From the listing below, count the lines where the string "network" occurs. Give the number, with no other words.
════
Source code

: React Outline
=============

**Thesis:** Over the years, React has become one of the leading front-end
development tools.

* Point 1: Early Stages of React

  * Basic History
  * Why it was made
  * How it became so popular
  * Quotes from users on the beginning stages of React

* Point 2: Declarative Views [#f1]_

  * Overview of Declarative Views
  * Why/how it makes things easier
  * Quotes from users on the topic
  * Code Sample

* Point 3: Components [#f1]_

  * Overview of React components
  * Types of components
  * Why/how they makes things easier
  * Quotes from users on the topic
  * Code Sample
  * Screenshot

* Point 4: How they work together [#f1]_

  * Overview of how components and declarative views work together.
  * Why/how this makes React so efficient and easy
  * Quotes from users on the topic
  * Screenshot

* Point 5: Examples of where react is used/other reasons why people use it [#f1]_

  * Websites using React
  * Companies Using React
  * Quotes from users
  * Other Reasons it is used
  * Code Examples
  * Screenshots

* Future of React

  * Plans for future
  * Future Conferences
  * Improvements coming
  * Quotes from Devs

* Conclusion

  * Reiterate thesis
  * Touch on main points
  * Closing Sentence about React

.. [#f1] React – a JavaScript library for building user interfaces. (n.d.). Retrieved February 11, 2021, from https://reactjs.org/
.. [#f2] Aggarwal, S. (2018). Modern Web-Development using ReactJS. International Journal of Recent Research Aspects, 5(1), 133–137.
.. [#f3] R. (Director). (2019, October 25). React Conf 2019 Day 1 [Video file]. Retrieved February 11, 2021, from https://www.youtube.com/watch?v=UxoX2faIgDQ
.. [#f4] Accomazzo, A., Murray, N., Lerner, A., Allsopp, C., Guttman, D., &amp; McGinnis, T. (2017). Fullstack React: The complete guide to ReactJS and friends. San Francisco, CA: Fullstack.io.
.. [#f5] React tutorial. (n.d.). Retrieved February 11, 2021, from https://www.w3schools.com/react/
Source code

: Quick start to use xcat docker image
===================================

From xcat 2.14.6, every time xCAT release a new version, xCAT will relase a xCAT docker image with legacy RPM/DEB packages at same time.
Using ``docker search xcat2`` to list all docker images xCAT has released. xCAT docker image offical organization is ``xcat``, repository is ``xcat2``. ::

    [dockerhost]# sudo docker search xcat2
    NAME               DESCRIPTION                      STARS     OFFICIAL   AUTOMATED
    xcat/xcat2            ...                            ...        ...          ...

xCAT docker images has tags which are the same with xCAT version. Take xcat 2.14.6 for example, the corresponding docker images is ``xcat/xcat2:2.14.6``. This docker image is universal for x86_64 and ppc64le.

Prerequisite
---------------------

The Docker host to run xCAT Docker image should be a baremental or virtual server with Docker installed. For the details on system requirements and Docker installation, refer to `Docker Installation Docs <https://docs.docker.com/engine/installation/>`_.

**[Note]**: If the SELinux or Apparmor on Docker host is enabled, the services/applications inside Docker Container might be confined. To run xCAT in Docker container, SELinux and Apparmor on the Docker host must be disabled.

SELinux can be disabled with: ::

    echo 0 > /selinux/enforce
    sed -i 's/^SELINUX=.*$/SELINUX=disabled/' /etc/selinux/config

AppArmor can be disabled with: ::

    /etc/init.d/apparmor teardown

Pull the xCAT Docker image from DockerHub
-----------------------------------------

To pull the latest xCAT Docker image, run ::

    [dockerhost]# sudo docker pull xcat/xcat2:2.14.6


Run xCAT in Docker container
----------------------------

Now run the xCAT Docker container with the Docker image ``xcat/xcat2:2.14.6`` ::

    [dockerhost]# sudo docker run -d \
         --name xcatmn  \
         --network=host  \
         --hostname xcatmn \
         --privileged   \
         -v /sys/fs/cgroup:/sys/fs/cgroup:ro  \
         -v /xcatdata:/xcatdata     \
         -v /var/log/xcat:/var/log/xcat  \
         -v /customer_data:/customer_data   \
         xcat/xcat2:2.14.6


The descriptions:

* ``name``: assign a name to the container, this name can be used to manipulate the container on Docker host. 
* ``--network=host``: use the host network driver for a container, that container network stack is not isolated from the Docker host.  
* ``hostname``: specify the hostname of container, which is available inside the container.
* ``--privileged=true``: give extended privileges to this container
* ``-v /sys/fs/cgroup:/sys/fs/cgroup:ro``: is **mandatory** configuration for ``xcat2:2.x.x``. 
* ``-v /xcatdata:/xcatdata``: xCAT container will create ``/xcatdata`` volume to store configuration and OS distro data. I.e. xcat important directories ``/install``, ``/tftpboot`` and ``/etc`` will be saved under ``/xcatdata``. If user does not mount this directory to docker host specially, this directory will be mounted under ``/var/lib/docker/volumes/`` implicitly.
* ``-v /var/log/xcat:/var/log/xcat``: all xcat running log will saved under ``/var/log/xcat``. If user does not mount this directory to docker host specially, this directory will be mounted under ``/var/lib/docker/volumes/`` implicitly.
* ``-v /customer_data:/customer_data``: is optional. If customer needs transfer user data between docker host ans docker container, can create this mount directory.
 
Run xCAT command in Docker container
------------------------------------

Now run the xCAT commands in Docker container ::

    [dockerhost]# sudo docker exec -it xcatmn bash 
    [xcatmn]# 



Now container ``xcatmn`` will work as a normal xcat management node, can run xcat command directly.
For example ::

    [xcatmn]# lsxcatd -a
════
▸ **Response to the task**:
2